Gegen Abend gehen wir wieder in die Stadt, kaufen ein paar Andenken und trinken ein Bier. Mit den anderen gehen wir dann in ein vegetarisches Restaurant und verbringen einen wunderschönen Abend, der in der Bar Momo bei Sangria weitergeführt wird. Wie schön, dass ich mir morgen keinen Wecker stellen muss! Ich werde nämlich noch morgen in Santiago bleiben, um das heute geschehene zu verarbeiten. Montag will ich dann mit dem Bus nach Finisterra fahren, um ein paar Tage am Meer zu verbringen.

Auch Sandra ist gestern Abend, zusammen mit ihrem Freund, der gestern angekommen ist, nach Finisterra gefahren. Kathi und Julia werden zu Fuß dorthin gehen und Lara weiß es noch nicht genau. Wir werden uns dort also vielleicht nochmal wiedersehen. Ich freue mich jetzt erstmal auf ein paar Tage Entspannung und hoffe, dass meine Füße schnell heilen.

Bis bald aus Finisterra!

Alles Liebe

Rina

4 Kommentare

  1. Martina Wein
    26. September 2016 / 13:10

    Meinen herzlichen Glückwunsch und Vielen lieben Dank für deinen spannenden Bericht. habe richtig mit gefiebert und mit gelitten. Ein paar Tage Entspannung hast du dir jetzt wirklich verdient. Erhole dich und viel Spass am Meer 🙂

    • Rina
      Autor
      27. September 2016 / 13:53

      Danke dir! Freut mich, dass es dir gefallen hat! Gestern und heute regnet es und es ist sehr neblig. Aber ab morgen soll die Sonne rauskommen und dann werde ich einen laaaangen Spaziergang am Strand machen.
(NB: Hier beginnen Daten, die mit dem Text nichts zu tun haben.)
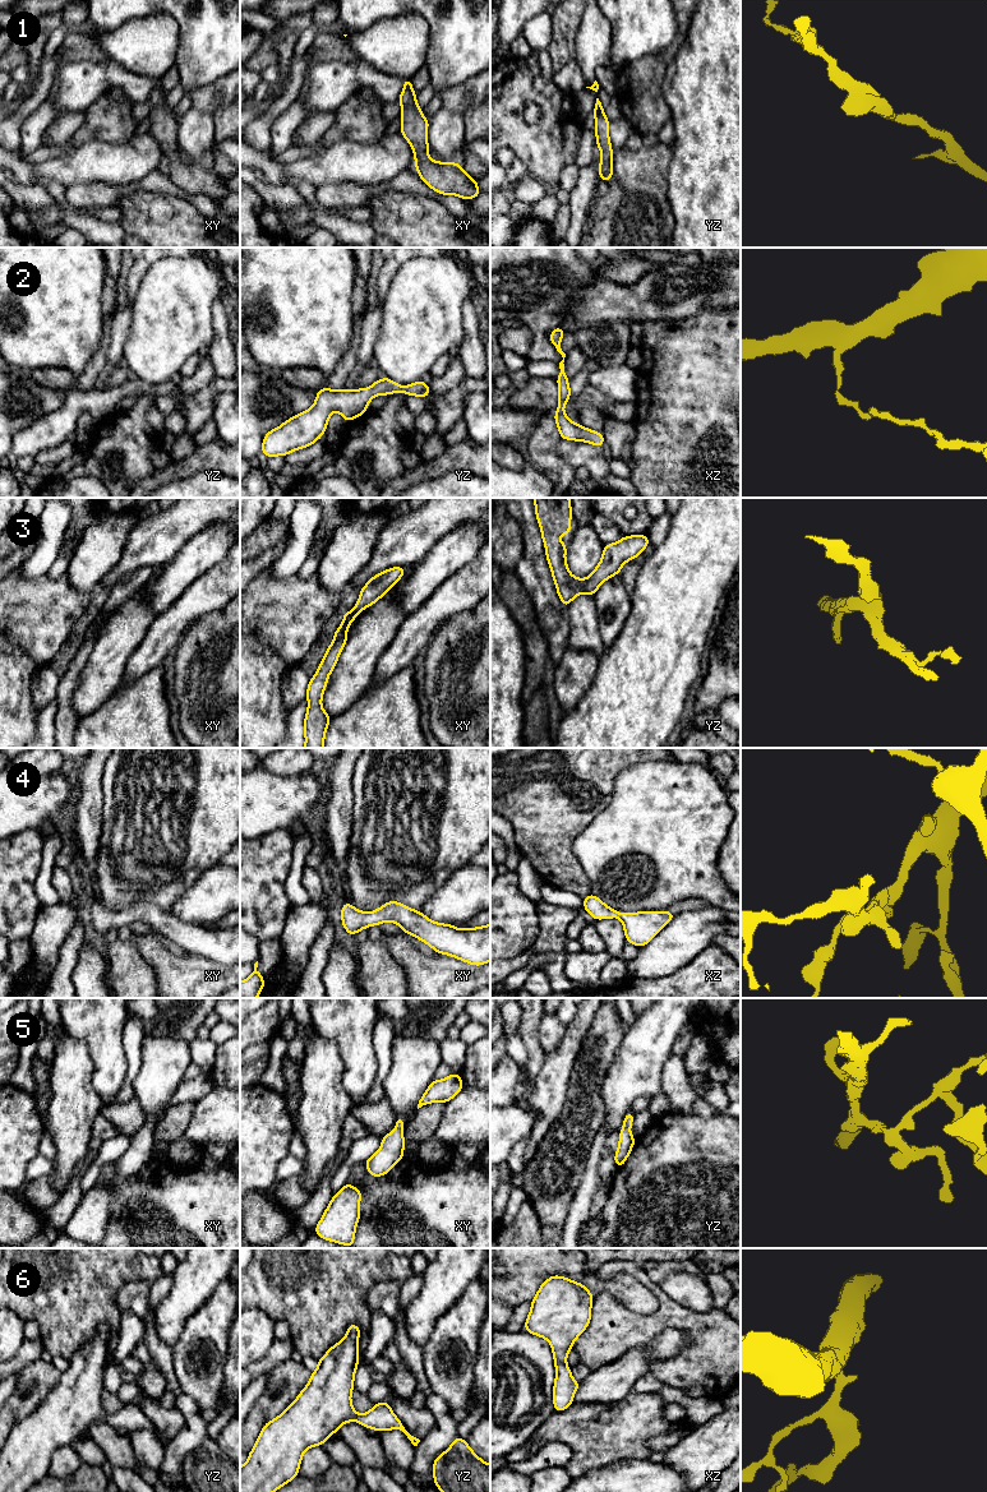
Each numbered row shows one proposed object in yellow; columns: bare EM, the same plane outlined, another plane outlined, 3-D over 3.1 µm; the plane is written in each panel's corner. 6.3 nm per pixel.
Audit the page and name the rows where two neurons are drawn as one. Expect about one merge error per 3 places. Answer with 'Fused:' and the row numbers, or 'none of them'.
Fused: none of them

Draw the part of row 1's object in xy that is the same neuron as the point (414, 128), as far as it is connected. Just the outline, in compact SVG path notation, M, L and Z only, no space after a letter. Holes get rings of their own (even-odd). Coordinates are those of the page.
M411 78L403 79L403 91L397 102L402 106L400 133L414 151L415 168L424 184L443 195L451 194L462 199L475 199L481 190L476 180L469 176L458 162L437 162L428 156L429 120L423 116L421 107L416 103Z

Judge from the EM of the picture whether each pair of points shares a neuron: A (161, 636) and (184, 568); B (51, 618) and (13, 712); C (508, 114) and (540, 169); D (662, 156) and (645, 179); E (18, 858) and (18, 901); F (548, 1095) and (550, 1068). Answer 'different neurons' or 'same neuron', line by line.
A: different neurons
B: same neuron
C: same neuron
D: same neuron
E: same neuron
F: same neuron

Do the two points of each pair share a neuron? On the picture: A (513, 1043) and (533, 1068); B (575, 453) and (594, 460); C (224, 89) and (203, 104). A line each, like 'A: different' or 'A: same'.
A: different
B: same
C: same

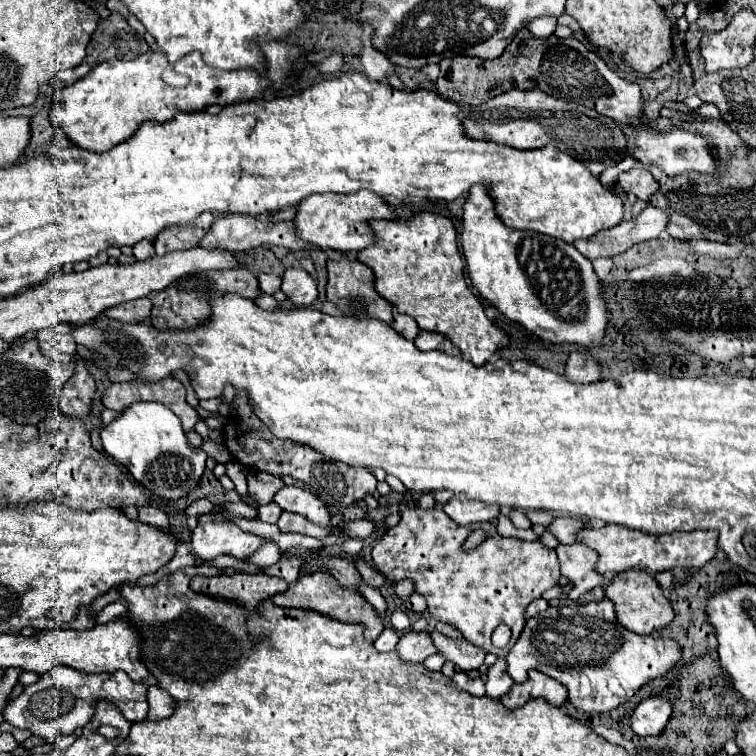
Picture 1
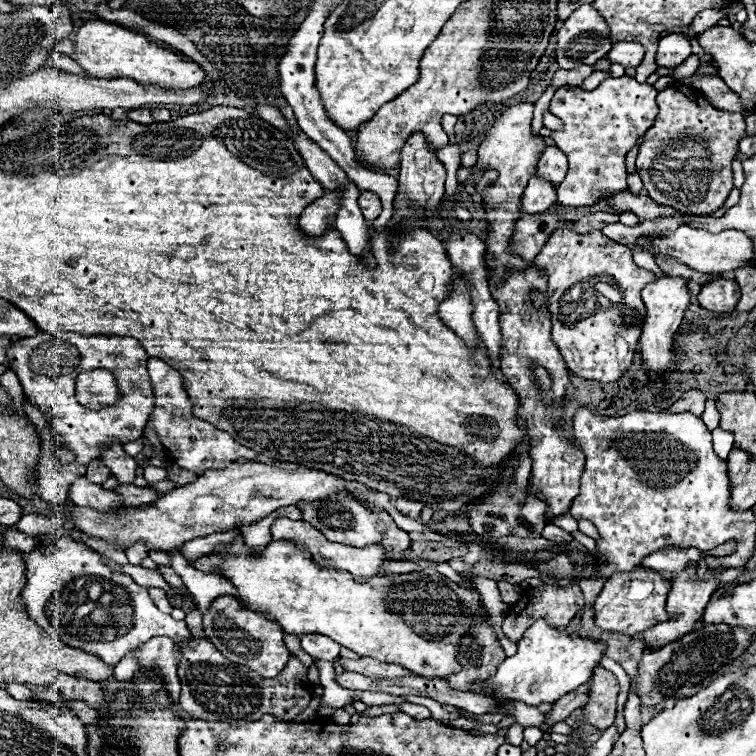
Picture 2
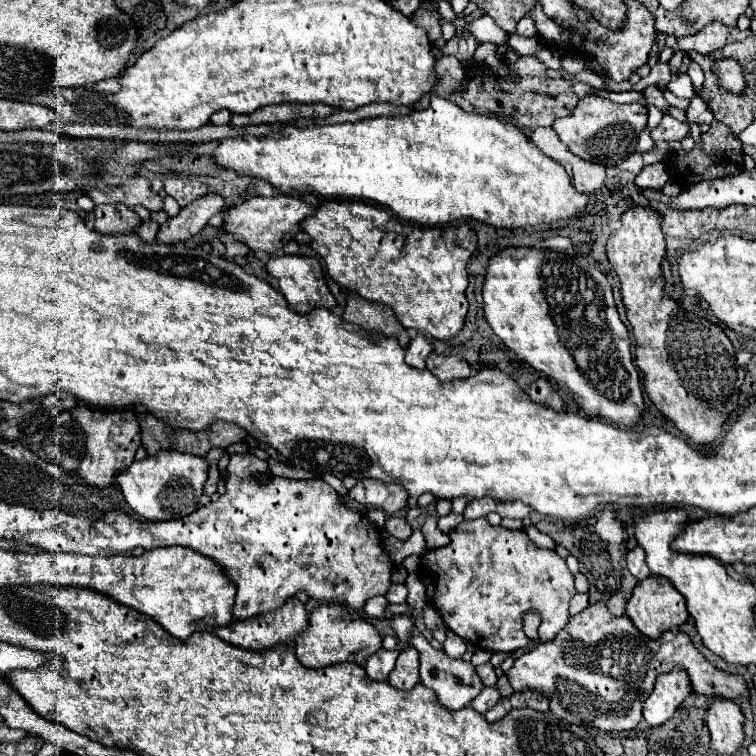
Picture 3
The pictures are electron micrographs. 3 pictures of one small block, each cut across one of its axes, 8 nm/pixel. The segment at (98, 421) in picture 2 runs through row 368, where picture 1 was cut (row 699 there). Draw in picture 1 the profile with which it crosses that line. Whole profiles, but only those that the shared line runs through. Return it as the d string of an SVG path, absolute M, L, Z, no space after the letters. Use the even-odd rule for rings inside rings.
M54 666L50 672L42 674L36 684L26 686L24 692L4 708L4 720L16 728L30 730L50 744L56 744L60 736L72 734L76 728L84 728L88 724L96 698L106 698L116 704L130 722L146 718L146 686L142 682L134 682L128 674L120 670L112 674L84 674L68 666Z

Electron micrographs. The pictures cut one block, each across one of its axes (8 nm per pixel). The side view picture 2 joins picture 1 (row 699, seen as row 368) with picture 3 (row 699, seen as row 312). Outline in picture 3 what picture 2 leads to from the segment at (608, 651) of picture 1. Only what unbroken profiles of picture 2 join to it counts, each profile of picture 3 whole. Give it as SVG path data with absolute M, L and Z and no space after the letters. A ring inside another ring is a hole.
M602 602L570 616L568 624L552 642L538 644L534 650L516 658L508 678L516 692L528 686L546 696L552 712L566 724L624 732L634 730L642 720L638 708L642 708L646 692L652 690L656 678L676 668L688 674L692 692L698 696L738 700L748 694L744 678L714 668L694 648L688 634L668 630L658 640L650 640L636 630L628 616L612 616Z

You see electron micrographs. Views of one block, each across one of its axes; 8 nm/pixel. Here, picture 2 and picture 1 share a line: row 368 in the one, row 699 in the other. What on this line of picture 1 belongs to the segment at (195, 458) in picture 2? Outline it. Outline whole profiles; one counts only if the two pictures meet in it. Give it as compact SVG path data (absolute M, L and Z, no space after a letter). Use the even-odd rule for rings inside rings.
M150 686L148 688L148 704L150 704L150 710L148 710L148 716L146 720L164 720L164 718L170 718L174 714L174 698L164 692L160 686Z

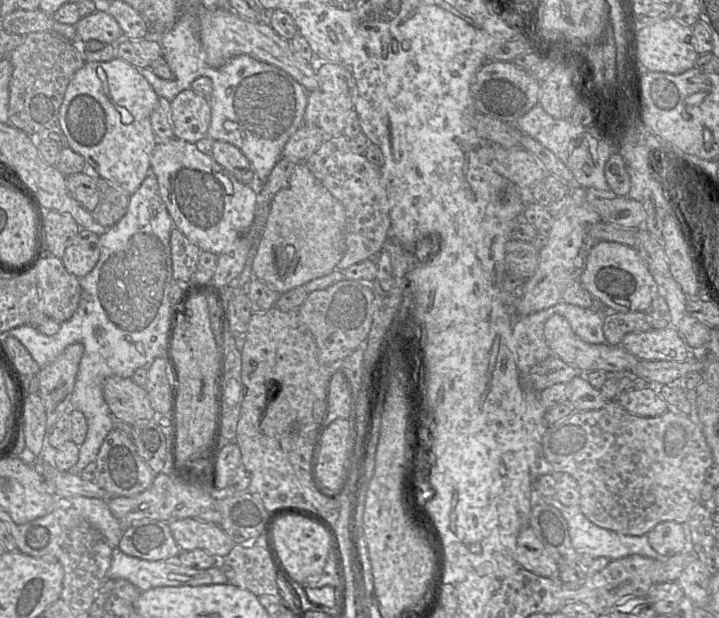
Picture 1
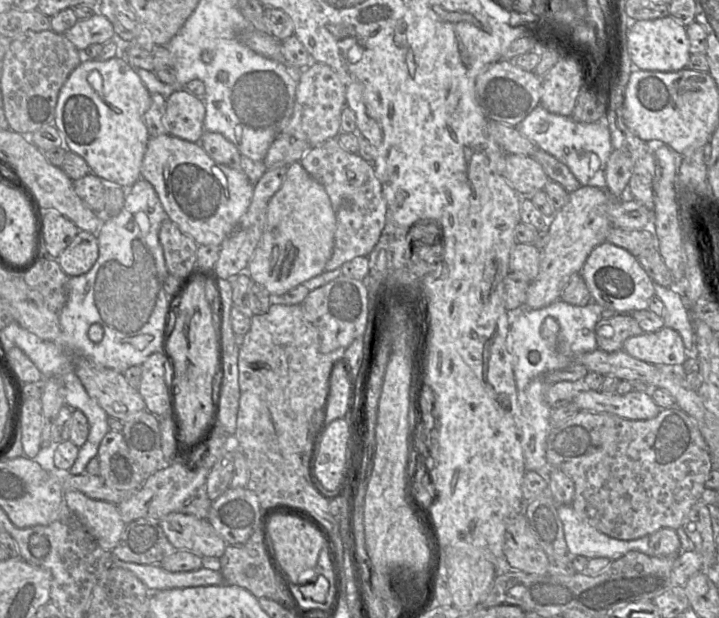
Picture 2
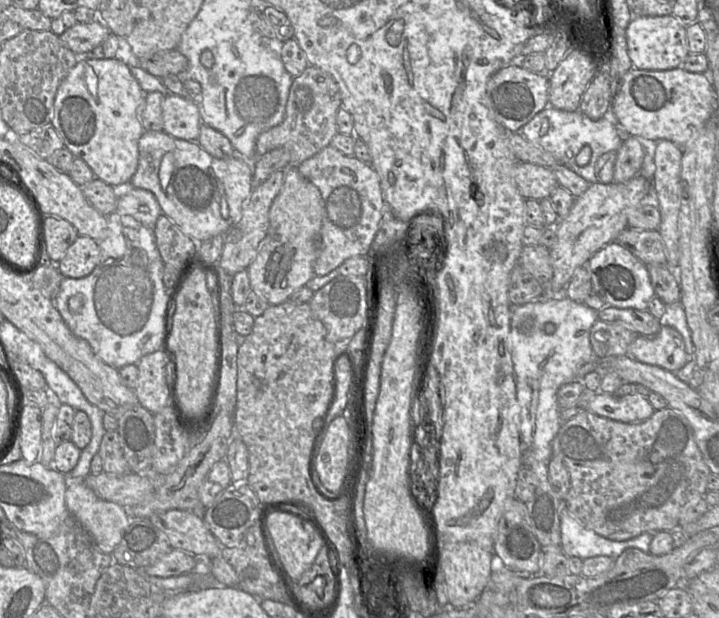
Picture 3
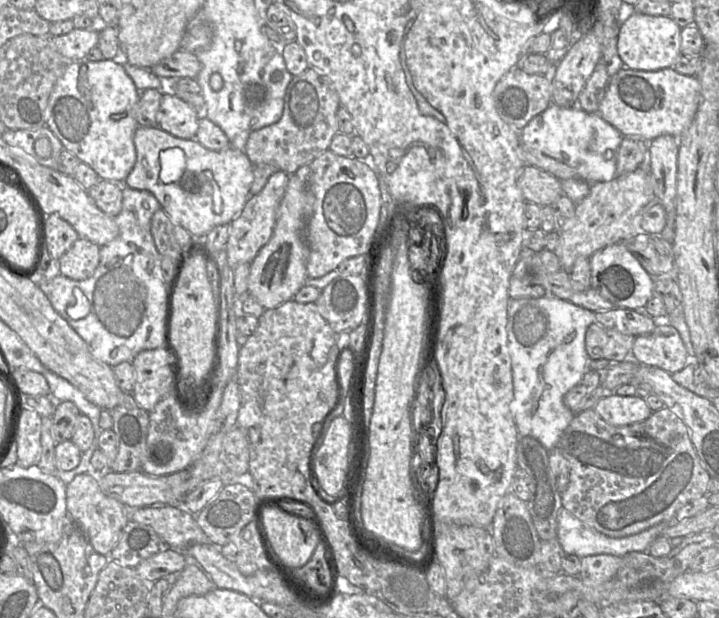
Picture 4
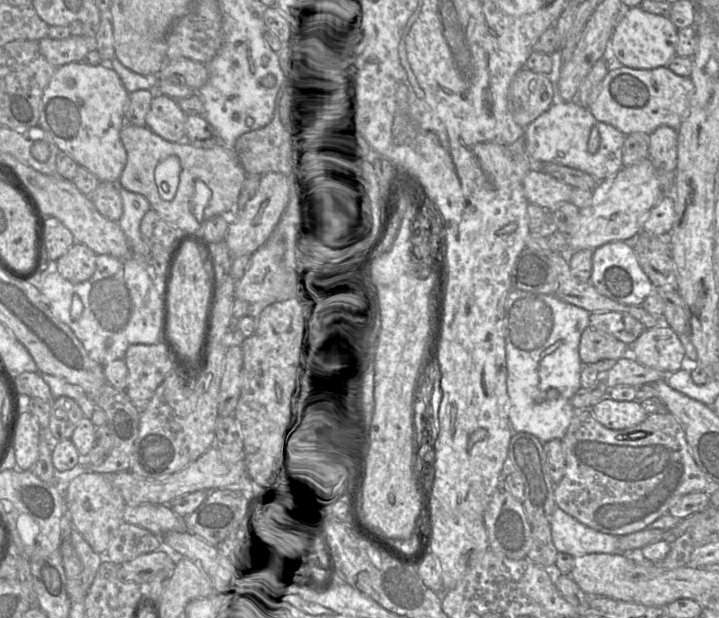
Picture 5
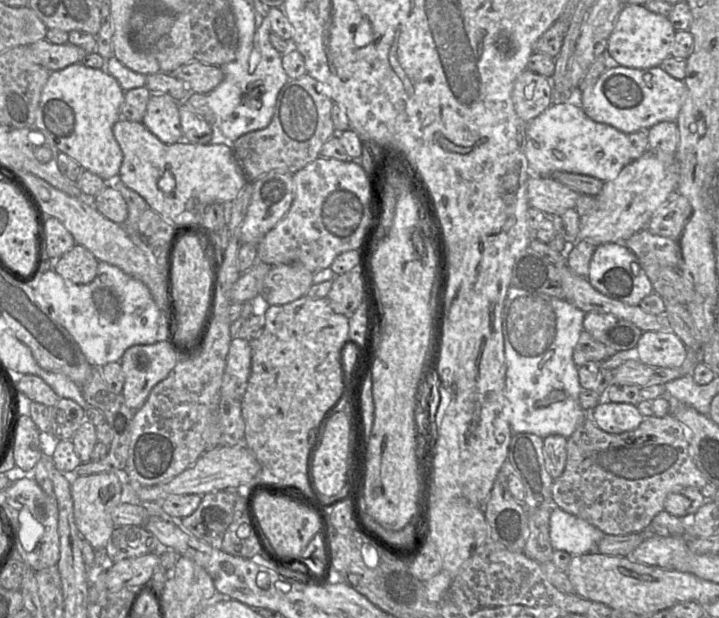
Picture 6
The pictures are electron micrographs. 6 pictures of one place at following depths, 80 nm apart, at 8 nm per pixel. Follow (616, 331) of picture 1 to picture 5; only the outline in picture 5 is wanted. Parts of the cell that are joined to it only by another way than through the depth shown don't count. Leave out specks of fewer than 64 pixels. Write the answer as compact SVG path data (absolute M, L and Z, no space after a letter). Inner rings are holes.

Das Gehen bin ich nämlich mittlerweile so gewohnt, dass es mir komisch vorkommt, einen Tag mal nicht zu gehen.
      Liebe Grüße
      Rina

  2. Petra Janke
    25. September 2016 / 19:21

    Ich freue mich für dich, dass du es gesund geschafft hast. Die Füsse heilen bestimmt schnell wieder. Schön, dass ihr erstmal auch gefeiert habt. Es ist bedtimmt ein komisches Gefühl wenn man am nächsten Tag nicht mehr los muss.
    Und den Kurzurlaub am Strand habt jhr euch so was von verdient!!?
    Viel Spaß

    • Rina
      Autor
      26. September 2016 / 10:59

      Es ist total komisch, wenn man nicht mehr los muss! Ich bin aber gestern auch über 10 km durch Santiago gelaufen und habe mir die Stadt ein bisschen angeguckt. Gleich treffe ich mich mit Anna und Solveig aus Schweden und Dänemark. Wir mieten dann ein Auto und fahren nach Finisterra.